What is Family Violence?
Amendments to the definitions of “family violence” and “abuse” have been made to the Family Law Act 1975 (Cth) ("the Act"). The Attorney General’s Office indicated the reasons for these amendments were as follows:
- Disincentives to disclose family violence to the Courts have been removed;
- The definitions of family violence and child abuse have been updated to set out what type of behaviour is unacceptable – such as physical and emotional abuse and the exposure of children to family violence;
- To enable appropriate action to be taken to prioritise the safety of children in family law disputes.
The amendments have broadened the definition of “family violence” as follows:
- Family violence means the violent, threatening or other behaviours by a person that coerces or controls a member of the person’s family, or causes the family member to be fearful.
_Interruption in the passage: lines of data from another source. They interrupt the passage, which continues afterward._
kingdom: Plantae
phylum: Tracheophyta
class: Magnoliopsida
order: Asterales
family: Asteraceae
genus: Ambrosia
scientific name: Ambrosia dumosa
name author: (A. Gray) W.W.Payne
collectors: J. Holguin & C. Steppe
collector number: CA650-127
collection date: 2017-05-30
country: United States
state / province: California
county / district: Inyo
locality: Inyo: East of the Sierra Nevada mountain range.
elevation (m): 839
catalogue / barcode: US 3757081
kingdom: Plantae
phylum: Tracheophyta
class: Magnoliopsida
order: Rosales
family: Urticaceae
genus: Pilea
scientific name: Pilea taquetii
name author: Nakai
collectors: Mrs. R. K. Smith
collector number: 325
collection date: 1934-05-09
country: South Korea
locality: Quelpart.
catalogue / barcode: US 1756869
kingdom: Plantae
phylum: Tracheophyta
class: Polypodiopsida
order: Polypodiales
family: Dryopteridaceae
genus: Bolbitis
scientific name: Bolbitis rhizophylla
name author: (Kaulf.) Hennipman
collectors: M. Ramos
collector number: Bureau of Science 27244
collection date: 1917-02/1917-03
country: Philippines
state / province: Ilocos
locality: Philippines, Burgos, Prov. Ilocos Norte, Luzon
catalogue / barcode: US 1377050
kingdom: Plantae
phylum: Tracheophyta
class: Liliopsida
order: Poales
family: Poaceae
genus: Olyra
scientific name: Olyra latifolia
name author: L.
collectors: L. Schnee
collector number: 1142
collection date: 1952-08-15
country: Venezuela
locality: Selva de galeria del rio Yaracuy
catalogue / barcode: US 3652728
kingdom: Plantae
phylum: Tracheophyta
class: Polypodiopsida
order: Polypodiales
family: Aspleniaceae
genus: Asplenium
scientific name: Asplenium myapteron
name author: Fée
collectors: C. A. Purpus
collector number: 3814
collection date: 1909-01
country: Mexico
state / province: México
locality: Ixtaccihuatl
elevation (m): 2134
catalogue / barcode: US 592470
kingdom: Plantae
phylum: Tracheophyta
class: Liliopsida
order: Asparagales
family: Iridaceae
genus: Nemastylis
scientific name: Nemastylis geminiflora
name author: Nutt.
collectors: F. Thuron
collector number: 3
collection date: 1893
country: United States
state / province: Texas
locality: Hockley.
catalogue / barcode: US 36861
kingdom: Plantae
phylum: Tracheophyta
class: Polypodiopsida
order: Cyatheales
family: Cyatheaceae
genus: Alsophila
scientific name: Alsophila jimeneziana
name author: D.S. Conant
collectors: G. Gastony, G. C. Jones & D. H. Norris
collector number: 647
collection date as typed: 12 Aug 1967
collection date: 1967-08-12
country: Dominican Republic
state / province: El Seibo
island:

- Examples of behaviour that may constitute family violence include (but are not limited to):
- Sexual assault or other sexually abusive behaviour;
- Repeated derogatory taunts;
- Intentionally damaging or destroying property;
- Intentionally causing death or injury to an animal;
- Unreasonably denying the family member the financial autonomy that he or she would have otherwise had;
- Unreasonably withholding financial support needed to meet the reasonable living expenses of the family member, or his or her child, at a time when the family member is entirely or predominantly dependent on the person for financial support;
- Preventing the family member from making or keeping connections with his or her family, friends or culture;
- Unlawfully depriving the family member, or any family member of the family member’s family, of his or her liberty.
Other changes include the following:
- The definition of abuse has been amended to include serious neglect and causing a child serious psychological harm, which includes being subjected to or exposed to family violence.
- Under the Act 'a child is exposed to family violence if the child sees or hears family violence or otherwise experiences the effects of family violence'.
- The Family Court must now give more importance to the need to protect a child from physical harm versus the need to have a meaningful relationship with both parents.
- Parties are required to notify the Court of any child protection matters, including notifications and investigations.
The amendments continue to place children at the centre of family law matters. The Court’s paramount consideration when making a parenting order is the best interests of the child. The Court also considers the benefit to the child of having a meaningful relationship with both parents; and the need to protect the child from physical or psychological harm from being subjected to, or exposed to, abuse, neglect or family violence.
The Act endeavours to put the safety of children first, without compromising a child’s right to a meaningful relationship with both parents.
This article reflected the state of the law at the time of publication. But the law is a living creation which is constantly changing and adapting. These articles should be treated as an information resource only and not as a substitute for specific legal advice in respect to your particular problems and circumstances.